A great example of the way the band has evolved to let each member shine occurs early in the setlist when Christine nailed “Say You Love Me,” before Stevie took over with “Black Magic Woman.” From the iconic singer/songwriter’s witchy getup to the American Horror Story-esque projection, this was an absolute highlight and a reminder that Fleetwood Mac will never go quietly into the good night. Duties on classic hits “Everywhere” and “Rhiannon” were evenly split, while Mick captained the ship for “World Turning.”

Time has not wearied this man one iota. Mick bashed away at the skins for ten minutes while hallucinatory lighting and screens surely brought on acid flashbacks from the ’70s for many attendees. His skill is otherworldly. Stand-in singer/guitarist Neil Finn enjoyed a tender moment as he belted out Crowded House’s seminal “Don’t Dream It’s Over” to a sea of emotional faces, before Stevie joined him for the final verse and chorus. It was a magical moment that just got better when they segued into “Landslide.”
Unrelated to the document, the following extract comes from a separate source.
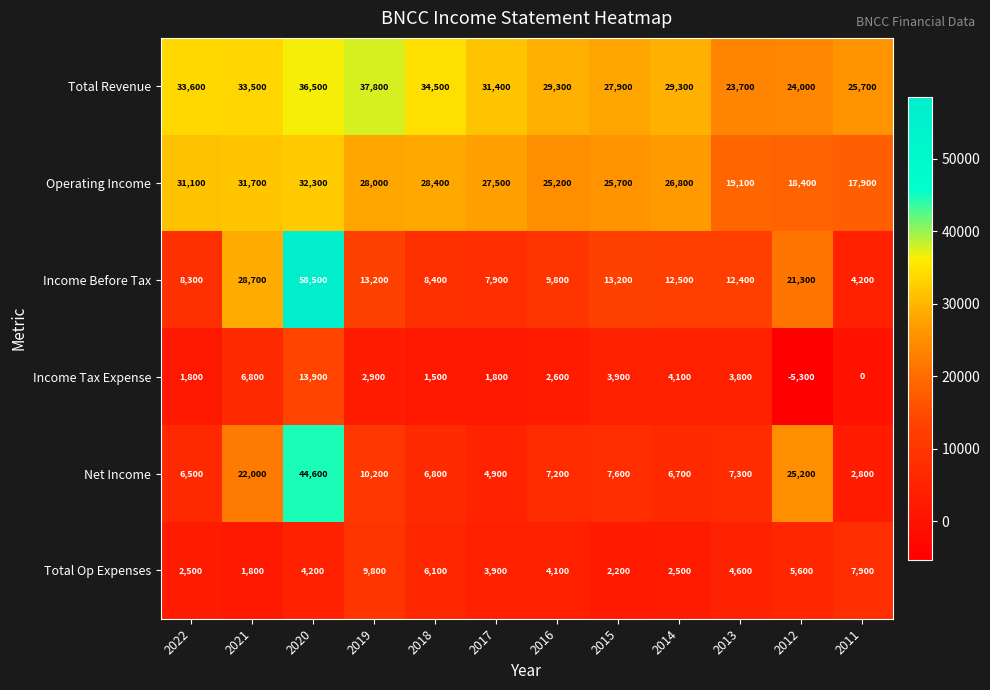

Which series has the largest total across all categories?

Total Revenue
Just when you thought it was impossible for them to maintain that momentum, the rock legends turned it up a notch with “You Make Loving Fun” and “Gold Dust Woman” (the latter found Stevie twirling around stage in a gold lamé shawl). There wasn’t a butt on a seat for “Go Your Own Way,” which was followed by the briefest of encores. They then paid tribute to the late Tom Petty with a beautiful cover of “Free Fallin” and jammed out to “Don’t Stop.” Iconic doesn’t cut it for this band. The members, old and new, of Fleetwood Mac are ascended masters of rock.